Air Force fighter and bomber programs were choked off and the diminished status of the force was made obvious to all. "Our most important air and space mission is supporting our troops and those of our allies on the front lines," said Deputy Secretary of Defense William J. Lynn III.
With the war in Iraq supposedly won, the United States shifted focus to Afghanistan, where the most lethal combat measures were curtailed in an effort to gain acceptance and support of the local population. The counterinsurgency strategy, said National War College professor Richard B. Andres, "requires the United States to engage in a relatively low-tech, manpower-intensive form of warfare that pits one of its greatest weaknesses against one of its opponents’ greatest strengths."
Meanwhile, the capability to project global power, particularly airpower, declined. As retired Air Force Maj. Gen. Charles J. Dunlap Jr. has pointed out, the Pentagon seemed unable "to distinguish sufficiently between the serious challenge of irregular wars and the need to deter truly existential threats posed by nation states."
The Air Force share of the defense budget shrank to a record low. Procurement was cut back. Aircraft were retired to save money with those remaining in the inventory mostly old, wearing out, and ever fewer in numbers.
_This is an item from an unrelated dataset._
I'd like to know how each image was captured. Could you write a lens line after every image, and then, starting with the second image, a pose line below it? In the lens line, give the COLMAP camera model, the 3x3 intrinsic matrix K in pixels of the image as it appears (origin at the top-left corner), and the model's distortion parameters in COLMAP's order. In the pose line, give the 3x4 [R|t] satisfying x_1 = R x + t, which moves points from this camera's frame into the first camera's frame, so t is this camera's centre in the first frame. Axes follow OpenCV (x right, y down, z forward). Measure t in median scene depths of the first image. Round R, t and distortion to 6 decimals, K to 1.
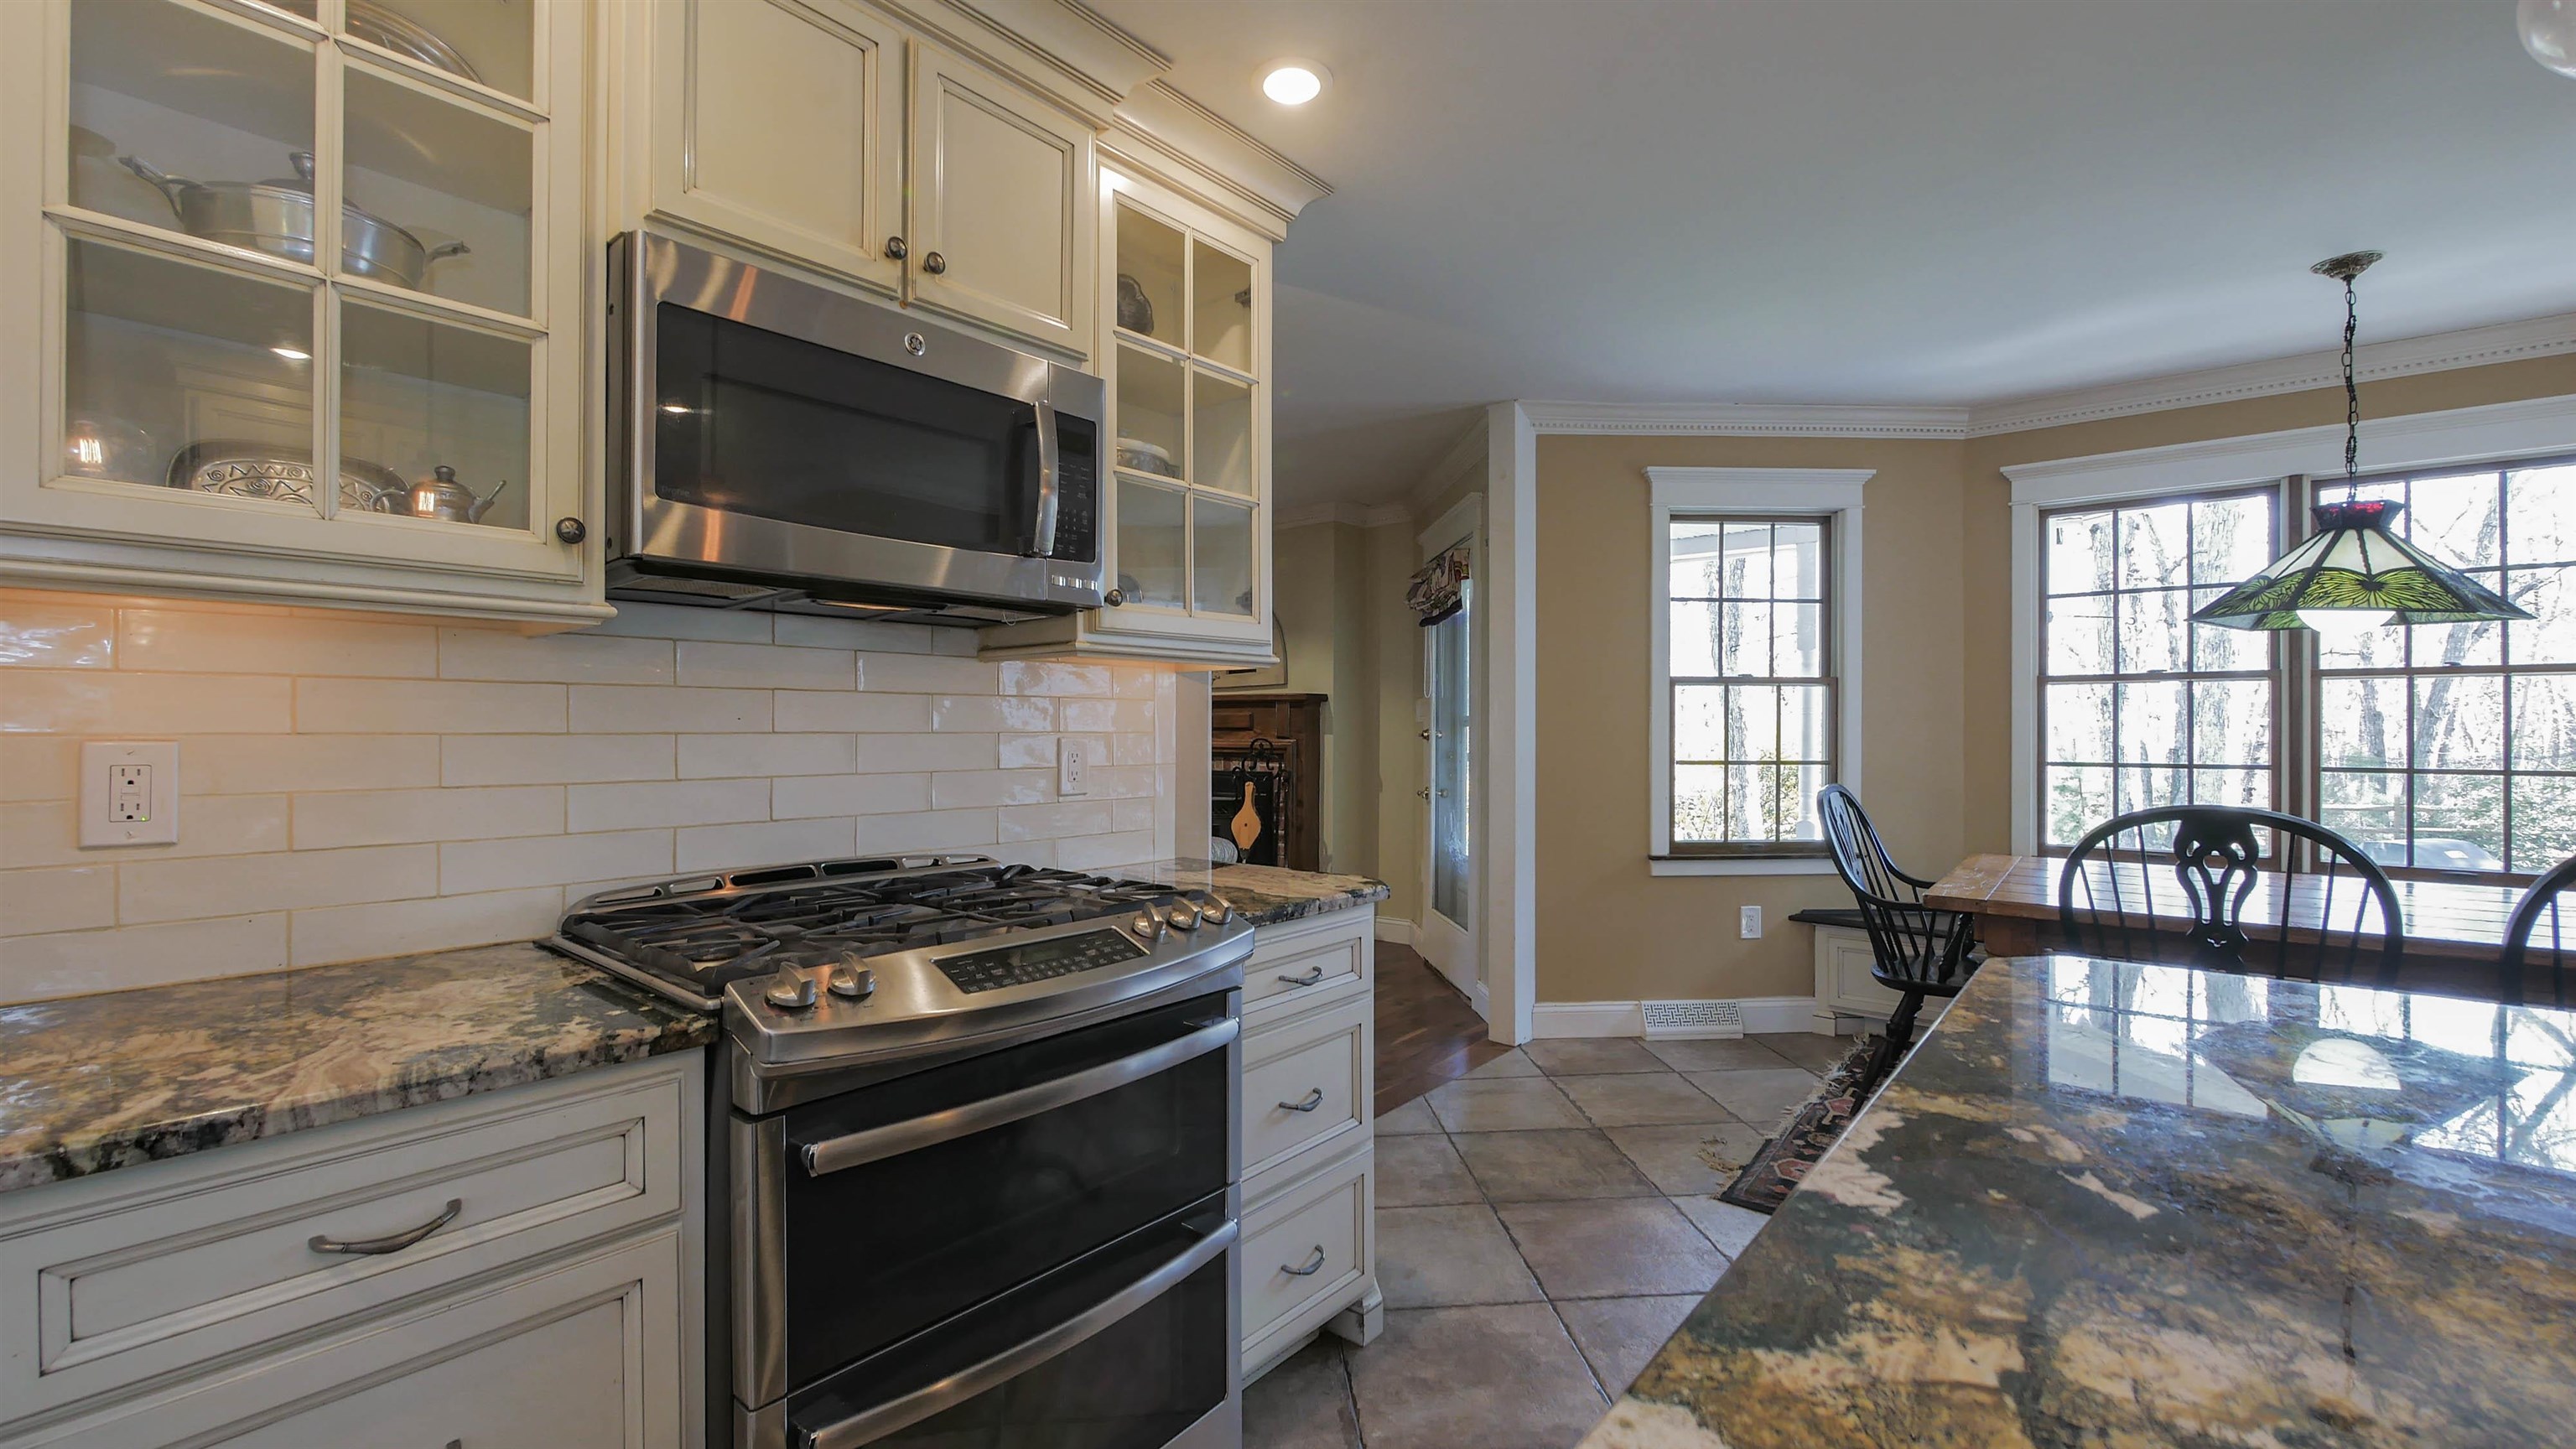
lens RADIAL K [[1071.6, 0, 1288.0], [0, 1071.6, 724.5], [0, 0, 1]] dist [0.007391, 0.000180]
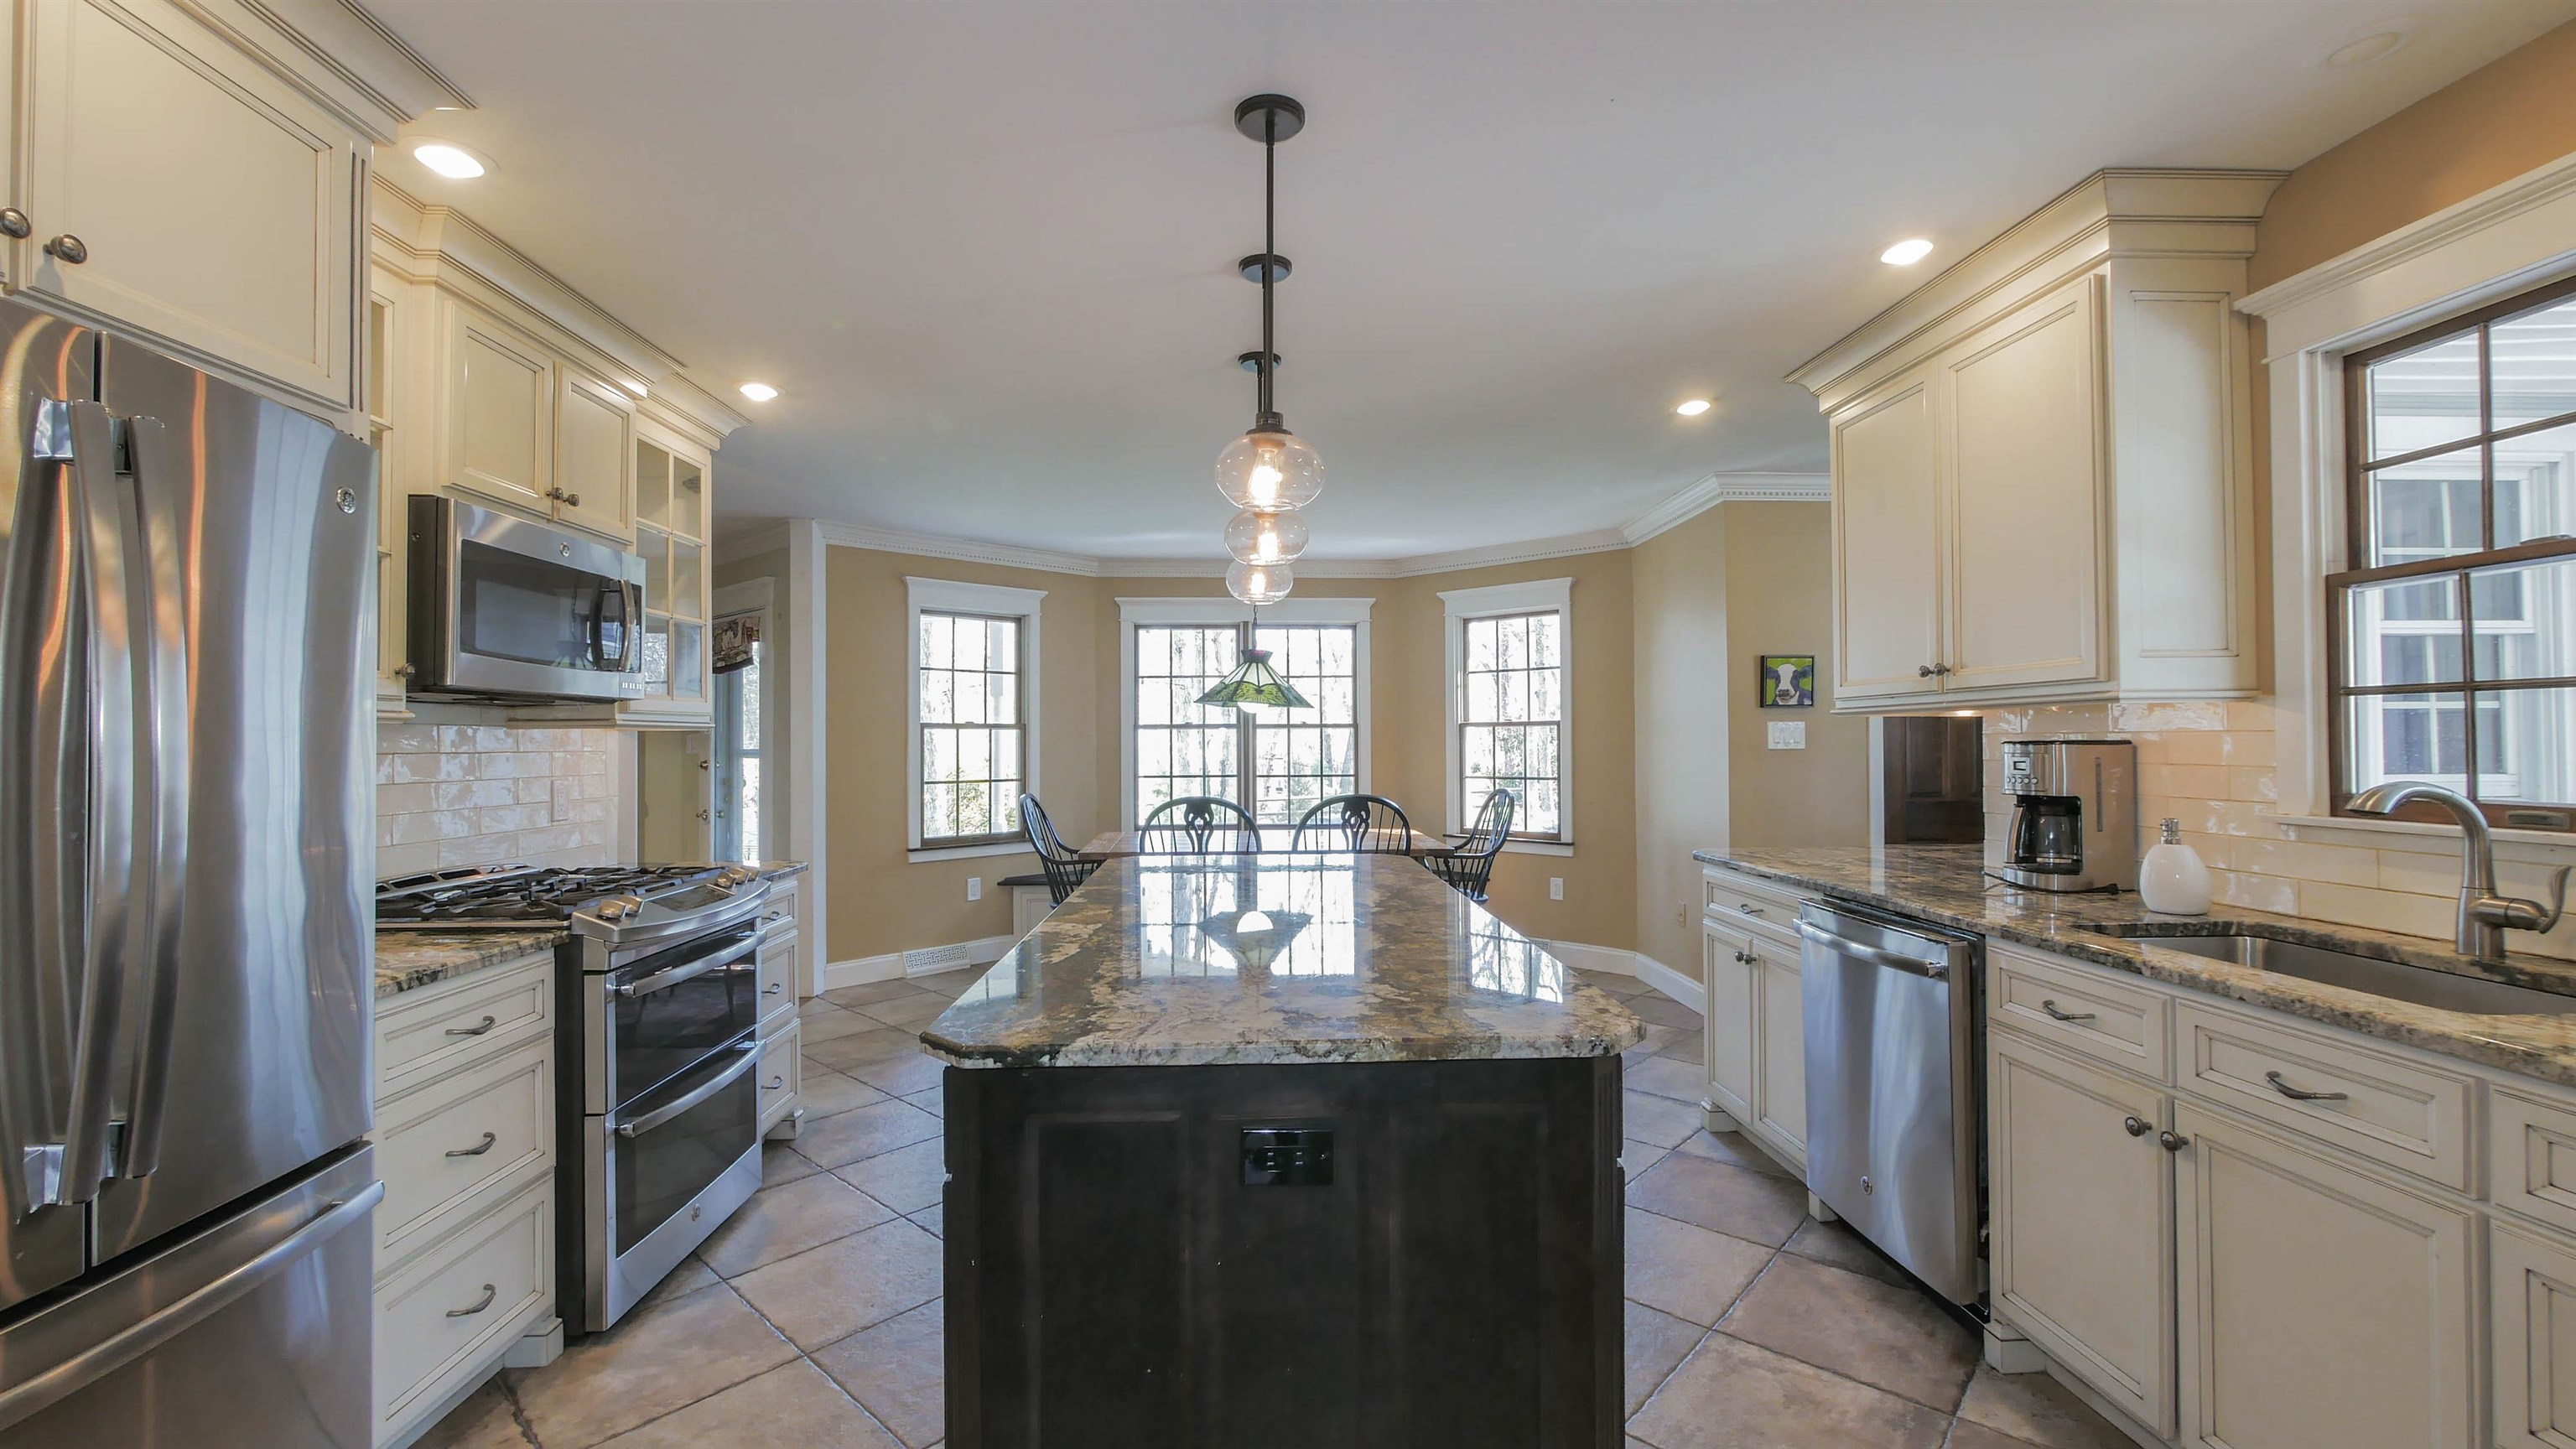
lens RADIAL K [[1104.6, 0, 1288.0], [0, 1104.6, 724.5], [0, 0, 1]] dist [-0.000712, 0.000286]
pose [[0.739102, 0.004835, 0.673577, -0.314059], [0.003866, 0.999927, -0.011419, -0.026903], [-0.673583, 0.011044, 0.739029, -0.478355]]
Potential adversaries narrowed the gap in capabilities for conventional and regional conflicts.
The reduced posture and vacillating resolution practically invite challenge. "Many international leaders believe the United States will be reluctant to use force again in the future," Andres said. "Ironically, then, the US commitment to this [low-intensity] form of warfare has reduced its ability to influence the actions of potential opponents."
The United States has not gotten much gain in return for this loss of strategic capability, and the meager results from the long counterinsurgency operations are not commensurate with American loss of life and limb or the heroic sacrifices of the forces engaged.
Leon E. Panetta replaced Gates as Secretary of Defense in July 2011. With Afghanistan winding down, Panetta declared a "strategic turning point" and issued new defense guidance in January 2012, reversing several elements of the Gates doctrine. Panetta said the force would "no longer be sized to conduct large-scale, prolonged stability operations" and announced a transition from "emphasis on today’s wars to preparing for future challenges." The revised guidance and moderate reductions in the Army and Marine Corps were promptly denounced by ground power advocates.
The revised defense guidance is but a small step and it is too soon to guess how meaningful it will be. It does not specifically prescribe any restoration of airpower and it does not provide for additional resources. At present, all focus is on fiscal aspects of the defense program with the looming threat of a funding sequester.
In any case, the decline of airpower is still in progress, and the Air Force has already been cut so much that a bounce-back will be difficult. The land power culture in the Pentagon, strong before, has gotten much stronger. How much change it will tolerate remains to be seen.
The imbalance in strategy and forces could persist. It could get worse. But it cannot continue indefinitely without encountering a critical crisis or challenge which—for the first time—the United States may not be prepared to meet.